§ SOURCE EXTRACT:
Physikalisches Kolloquium

May 19, 2015 at 4 p.m. c.t. in HS KPH

Prof. Dr. Hans Jockers
Institut für Physik
jockers@uni-mainz.de

Prof. Dr. Concettina Sfienti
Institut für Kernphysik
sfienti@uni-mainz.de

Ice Crystal Nucleation and Growth
Prof. Dr. Thomas Koop (Universität Bielefeld)


Ice crystal formation via nucleation and growth is of fundamental importance in environmental systems, for example, in cloud formation processes of Earth’s atmosphere and in cryobiological processes occurring in living organisms at subfreezing temperatures. In the atmosphere, ice nucleation is the rate-limiting step for ice crystal formation. For example, homogeneous ice nucleation in water and aqueous solutions occurs in some deep-convective clouds and cirrus clouds. However, in many cases, heterogeneous ice nucleation is the dominant ice nucleation pathway, e.g. in mixed-phase clouds. I will show various experimental data and model simulations of homogeneous and heterogeneous ice nucleation processes as well as their interpretation. In the biosphere, crystal growth can also become the rate-limiting process for ice formation. With some insects and fishes, antifreeze proteins inhibit ice crystal growth in their body fluids through an adsorption-inhibition process. I will show how a kinetic analysis of the Ostwald ripening of polycrystalline ice in aqueous solutions can be used to compare and classify the efficacy of different natural antifreeze proteins and some of their synthetic analogues.

§ RECORDS:
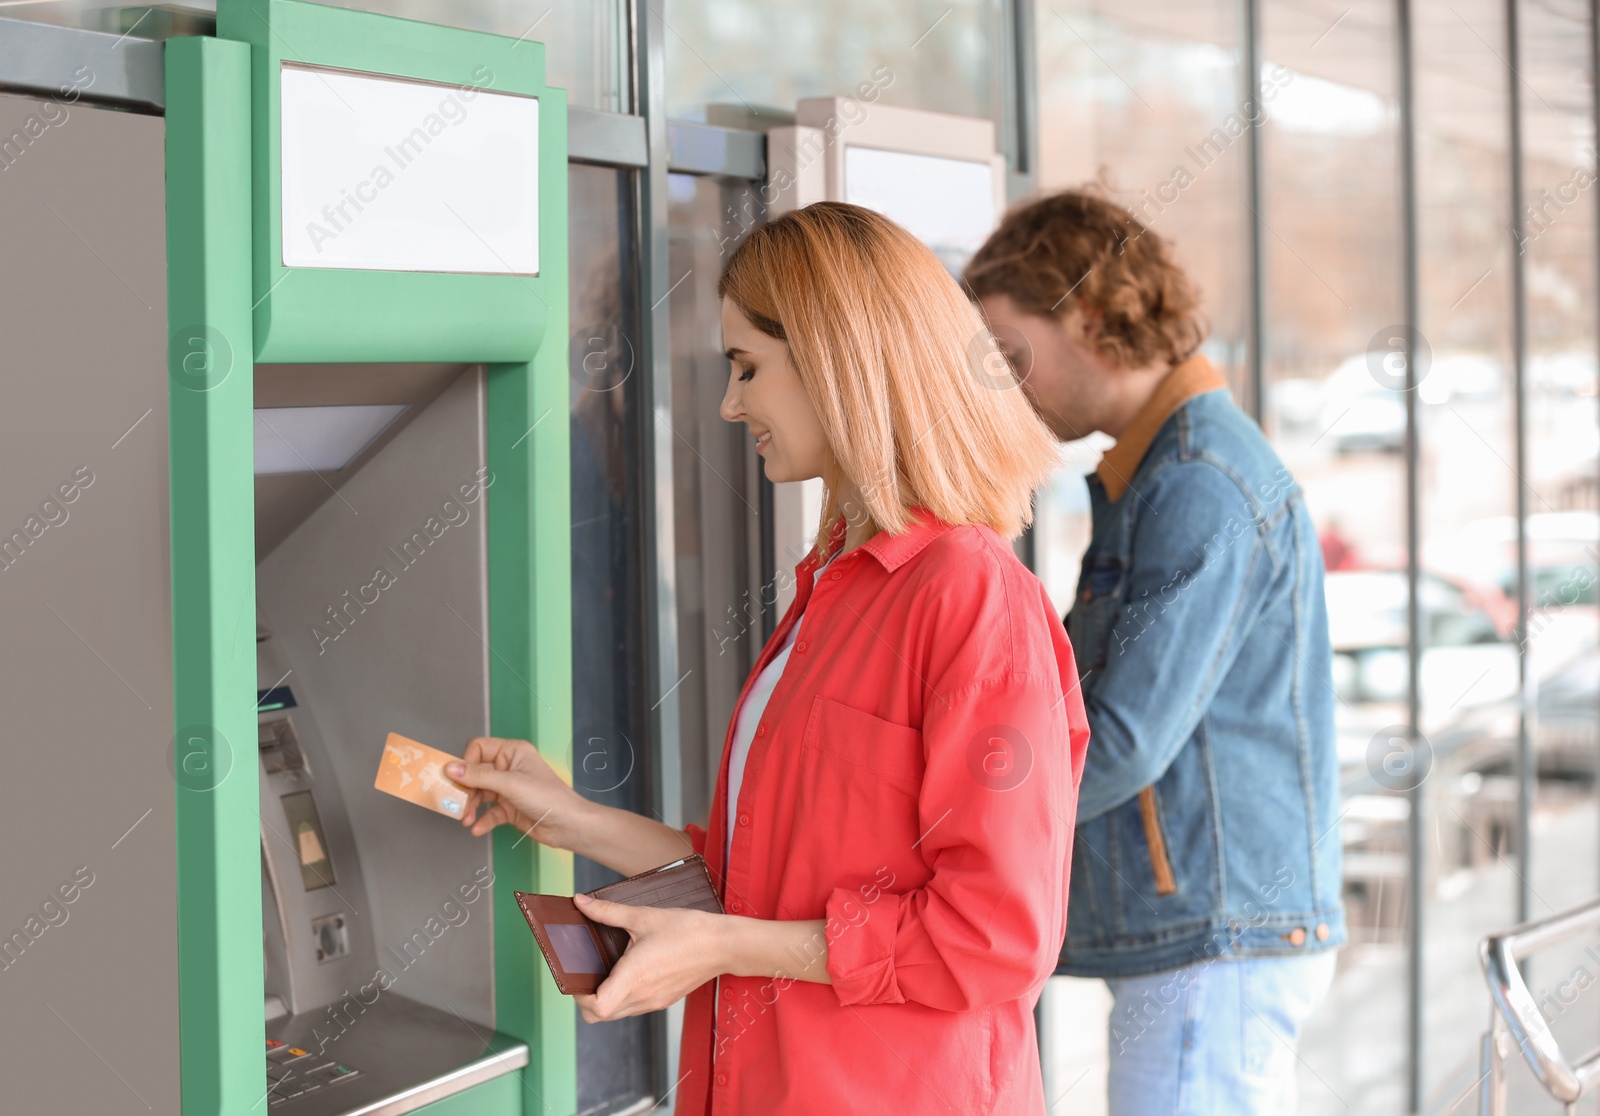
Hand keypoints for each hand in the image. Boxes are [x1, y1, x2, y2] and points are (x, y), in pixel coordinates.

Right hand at [448, 737, 583, 846]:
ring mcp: (509, 788)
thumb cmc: (548, 797)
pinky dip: (482, 820)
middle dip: (466, 790)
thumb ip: (479, 776)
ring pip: (480, 794)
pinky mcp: (510, 807)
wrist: (568, 826)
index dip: (466, 763)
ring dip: (471, 807)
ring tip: (466, 819)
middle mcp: (509, 767)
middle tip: (457, 804)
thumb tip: (452, 768)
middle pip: (475, 774)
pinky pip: (489, 811)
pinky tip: (477, 828)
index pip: (478, 749)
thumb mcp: (510, 784)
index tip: (456, 780)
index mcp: (512, 751)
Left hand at [571, 895, 727, 1022]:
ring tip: (606, 971)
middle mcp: (643, 996)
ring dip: (605, 999)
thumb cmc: (687, 930)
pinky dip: (623, 997)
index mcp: (634, 977)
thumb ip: (607, 911)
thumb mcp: (643, 916)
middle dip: (587, 999)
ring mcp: (654, 1002)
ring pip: (617, 1014)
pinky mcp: (664, 1000)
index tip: (577, 978)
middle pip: (600, 1016)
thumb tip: (580, 902)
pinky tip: (628, 972)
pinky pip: (634, 1008)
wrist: (722, 944)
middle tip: (586, 974)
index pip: (596, 1008)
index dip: (580, 997)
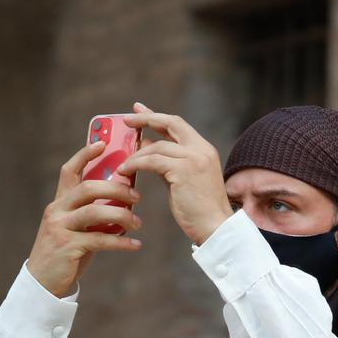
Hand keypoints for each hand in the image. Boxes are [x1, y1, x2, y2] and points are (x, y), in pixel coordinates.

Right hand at [25, 138, 143, 297]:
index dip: (85, 154)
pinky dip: (120, 242)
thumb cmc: (66, 252)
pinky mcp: (68, 247)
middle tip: (137, 195)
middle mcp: (57, 211)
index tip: (103, 142)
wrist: (44, 282)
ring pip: (94, 212)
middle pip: (87, 188)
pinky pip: (99, 240)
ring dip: (121, 215)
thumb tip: (124, 200)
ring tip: (138, 222)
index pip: (69, 170)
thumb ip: (93, 212)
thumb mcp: (76, 227)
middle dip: (115, 188)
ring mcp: (61, 228)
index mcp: (59, 202)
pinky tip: (135, 244)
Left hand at [119, 104, 231, 243]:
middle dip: (146, 118)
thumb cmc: (199, 209)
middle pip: (171, 123)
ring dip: (136, 154)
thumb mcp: (183, 180)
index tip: (140, 110)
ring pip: (157, 146)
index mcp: (204, 150)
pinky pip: (152, 161)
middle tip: (127, 120)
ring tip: (122, 164)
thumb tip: (146, 147)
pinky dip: (135, 164)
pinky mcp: (183, 171)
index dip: (157, 116)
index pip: (178, 125)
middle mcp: (201, 149)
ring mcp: (193, 159)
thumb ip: (168, 162)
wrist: (215, 228)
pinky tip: (125, 171)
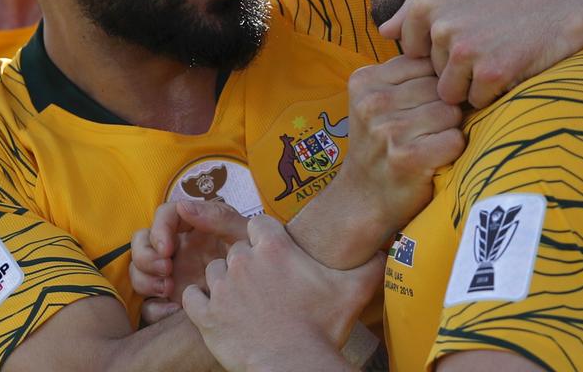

§ COMPLETE THE FOLLOWING:
**A)** Rewrite the paragraph of the colloquium announcement that begins "Ice crystal formation via nucleation and growth" as a short bulleted list that keeps its main facts.
**B)** List every kind of cloud named in the colloquium announcement.

§ YOUR WRITTEN ANSWERS:
**A)**
- Ice crystal formation through nucleation and growth matters in environmental systems, such as cloud formation in Earth's atmosphere and cryobiological processes in organisms at subfreezing temperatures.
- In the atmosphere, ice nucleation is the rate-limiting step. Homogeneous nucleation occurs in some deep-convective and cirrus clouds, but heterogeneous nucleation often dominates, for example in mixed-phase clouds.
- The talk will present experimental data and model simulations of homogeneous and heterogeneous ice nucleation, along with their interpretation.
- In the biosphere, crystal growth can also be rate-limiting. In some insects and fishes, antifreeze proteins inhibit ice crystal growth in body fluids through adsorption-inhibition.
- A kinetic analysis of Ostwald ripening of polycrystalline ice in aqueous solutions will be shown as a way to compare and classify the efficacy of natural antifreeze proteins and some synthetic analogues.

**B)**
- Deep-convective clouds
- Cirrus clouds
- Mixed-phase clouds